The heartbroken Arivu with his friends moves to Chennai to try to forget this mishap. One day, Arivu's friends witness Uma in a temple, but Dr. Shyam (Shyam Ganesh) tells them that she is not Uma, thinking that they might be Mandakalai's henchmen. Uma is now living in Shyam's house but is afraid of returning home, so Shyam invites her parents at his home. When Uma and her parents return to their village, they come to know that Arivu committed suicide. Arivu was moved after the "death" of his lover, but he acted happy and positive to his friends and family. Uma is aghast to hear this news, and she decides to not get married. Every year, at the death anniversary of her lover, Uma places flower garlands at the burial place of Arivu.

==Production==
L. R. Sundarapandi made his directorial debut with Vaigai, a film based on some real-life incidents that happened in Madurai which took place in the 1980s. Bala Joseph, the winner of the second season of Maanada Mayilada, was chosen to play the hero while newcomer Vishaka from Kerala was selected to play his love interest. Ganja Karuppu played a major role. The film was shot in Pollachi, Madurai and Chennai.

==Soundtrack==

The film score and the soundtrack were composed by Sabesh–Murali. The soundtrack features six tracks with lyrics written by Snehan, Na. Muthukumar, and L. R. Sundarapandi.

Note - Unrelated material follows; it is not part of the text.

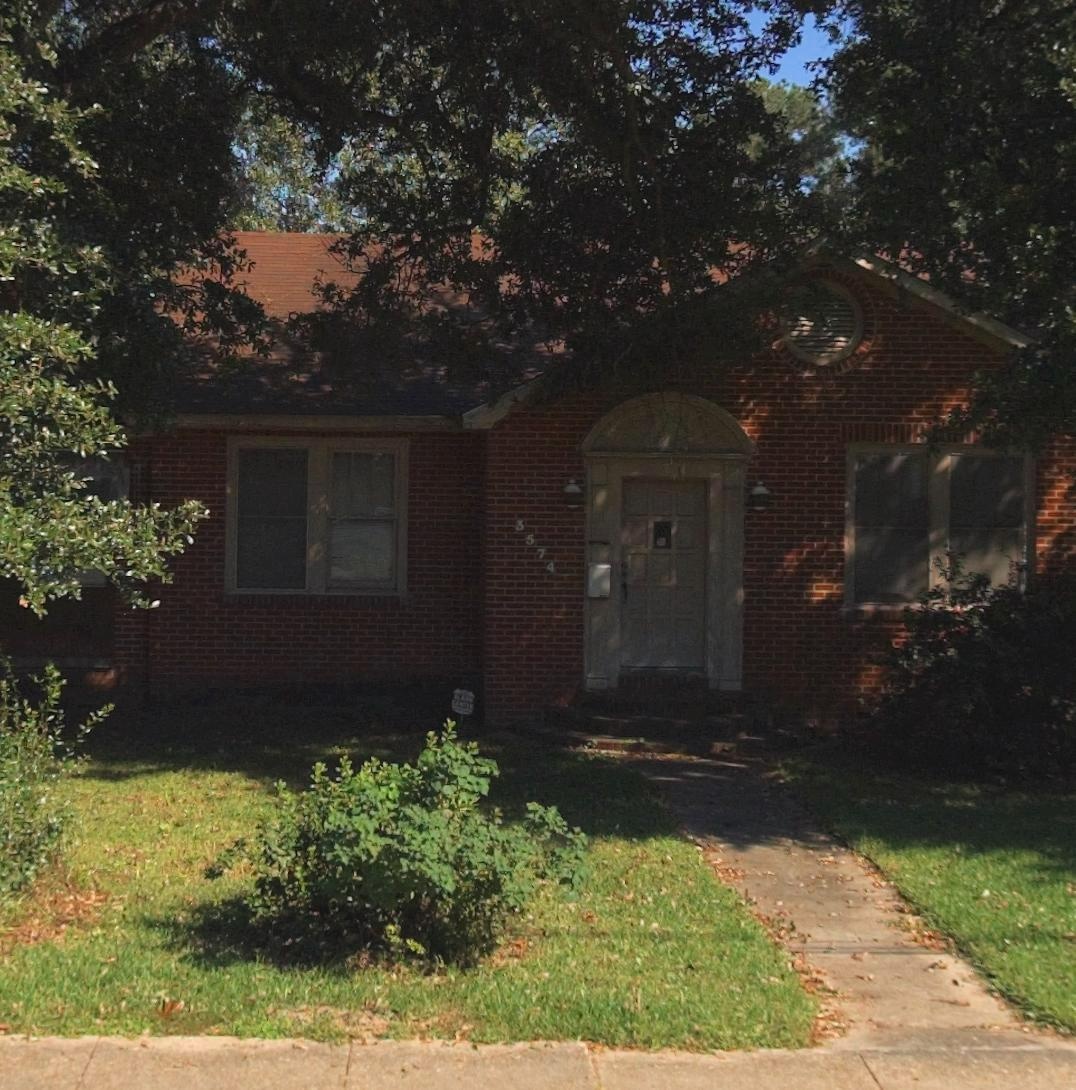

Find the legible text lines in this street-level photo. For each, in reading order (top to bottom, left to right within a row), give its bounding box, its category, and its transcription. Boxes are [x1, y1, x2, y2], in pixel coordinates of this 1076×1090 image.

The song "Aayiram Thamarai" from Alaigal Oivathillai (1981) was re-recorded and reused in the film.

| Track | Song | Singer(s) | Duration |
|---|---|---|---|
| 1 | "Aayiram Thamarai" |  | 4:20 |
| 2 | "Aasaiyai Kadi" |  | 5:07 |
| 3 | "Ean Kavithai" |  | 5:47 |
| 4 | "Nan Unaku Niagara" | Silambarasan | 4:22 |
| 5 | "Nila Nila Vaa" |  | 5:36 |
| 6 | "Yetho Yetho" |  | 5:04 |

==Release==
The film was released on 10 July 2009 alongside four other films.

===Critical reception===
A critic said, "The story inspired by a real-life incident has nothing new to offer in terms of the storyline but the director's interesting narration of the subject has made the movie a watchable one".